Continuous Integration is the practice of automatically building and testing every code change the moment it is pushed to a shared repository. Developers merge small, frequent commits into a main branch rather than large, infrequent merges. Automated tests — unit, integration, and linting — run immediately to catch regressions early. This shortens the feedback loop and prevents the classic 'integration hell' caused by long-lived feature branches.
Continuous Delivery means every successful build is automatically prepared and verified so it can be released to production at any time with a single manual approval step.
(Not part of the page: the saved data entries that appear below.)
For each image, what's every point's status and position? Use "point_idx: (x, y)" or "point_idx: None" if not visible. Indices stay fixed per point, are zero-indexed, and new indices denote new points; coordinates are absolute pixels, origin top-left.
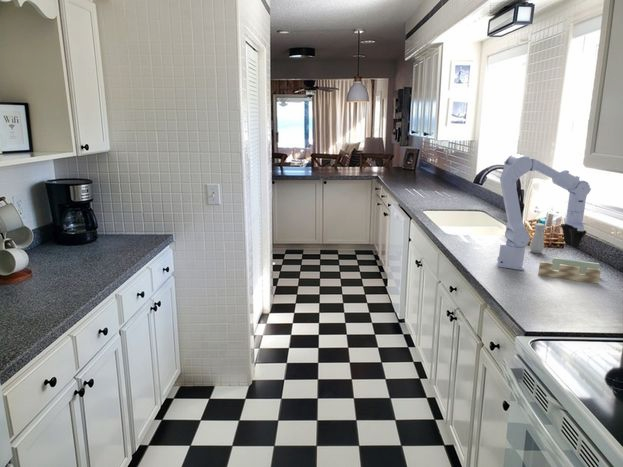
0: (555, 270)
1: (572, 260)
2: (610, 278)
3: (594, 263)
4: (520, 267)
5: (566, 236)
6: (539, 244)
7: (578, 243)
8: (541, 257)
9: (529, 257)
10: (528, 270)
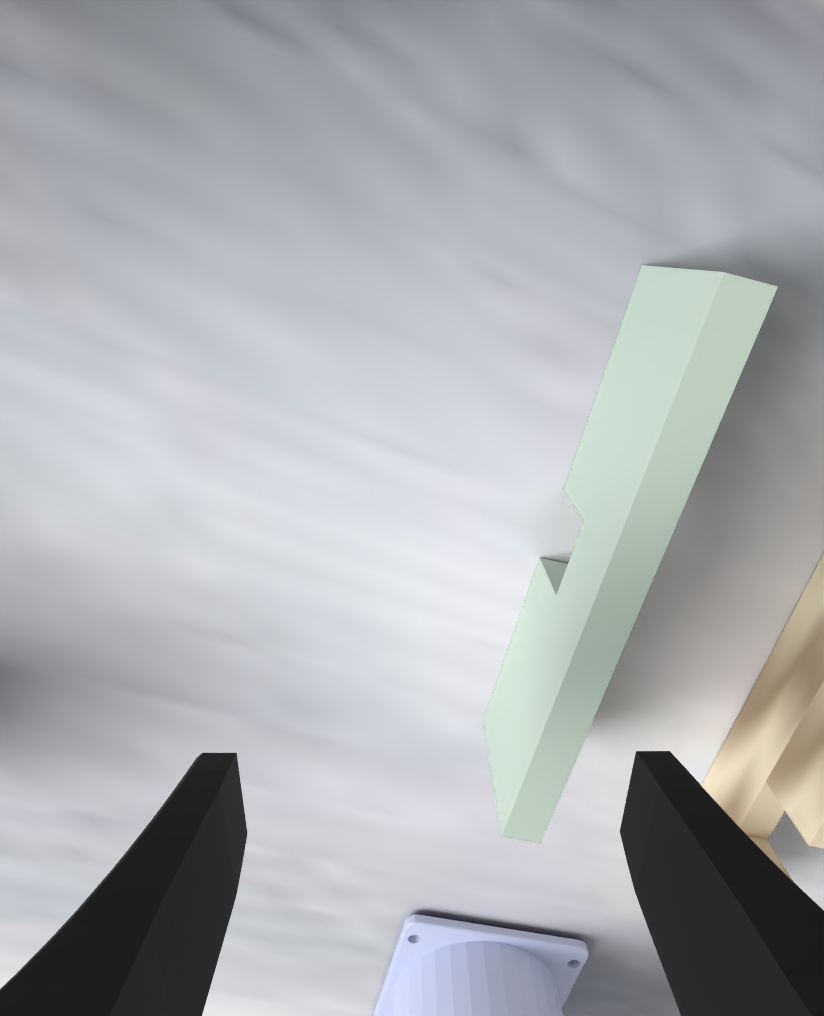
0: (768, 809)
1: (614, 649)
2: (741, 88)
3: (739, 364)
4: (543, 963)
5: (204, 954)
6: None
7: (726, 838)
8: (8, 681)
9: (80, 797)
10: (566, 901)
Continuous Deployment goes one step further: every change that passes all automated checks is deployed to production automatically, with no human gate. The distinction matters because some regulated industries require a manual sign-off before release, making Continuous Delivery the practical ceiling.
A pipeline is a sequence of automated stages defined in a configuration file (e.g., .github/workflows/main.yml for GitHub Actions or .gitlab-ci.yml for GitLab CI). Typical stages are: Source → Build → Test → Security Scan → Staging Deploy → Production Deploy. Each stage must pass before the next begins; a failure blocks the pipeline and notifies the team. Pipelines run on dedicated agents or ephemeral containers, ensuring a clean, reproducible environment for every run.
Common tools include GitHub Actions, GitLab CI/CD, Jenkins, CircleCI, Buildkite, and AWS CodePipeline. GitHub Actions uses YAML workflow files and runs directly inside GitHub, making it the lowest-friction choice for most open-source and cloud-native projects. Jenkins is highly extensible and self-hosted but requires more operational overhead. The right choice depends on your cloud provider, team size, and compliance requirements.
Keep pipelines fast — if a full pipeline takes more than 10–15 minutes, developers stop waiting for results and context-switch, defeating the purpose. Use caching for dependencies, parallelize test suites, and fail fast by running the cheapest checks first. Store pipeline configuration as code in the same repository as the application so changes are versioned and reviewable. Never hard-code secrets in pipeline files; use the secret-management features provided by your CI platform.
A flaky test is one that passes or fails non-deterministically, often due to timing issues, shared state, or external network calls. Flaky tests are the single biggest threat to CI/CD trust: when engineers start ignoring red builds, the entire safety net collapses. Quarantine flaky tests into a separate suite so they do not block deployments, then fix or delete them promptly. Treat a flaky test with the same urgency as a production bug.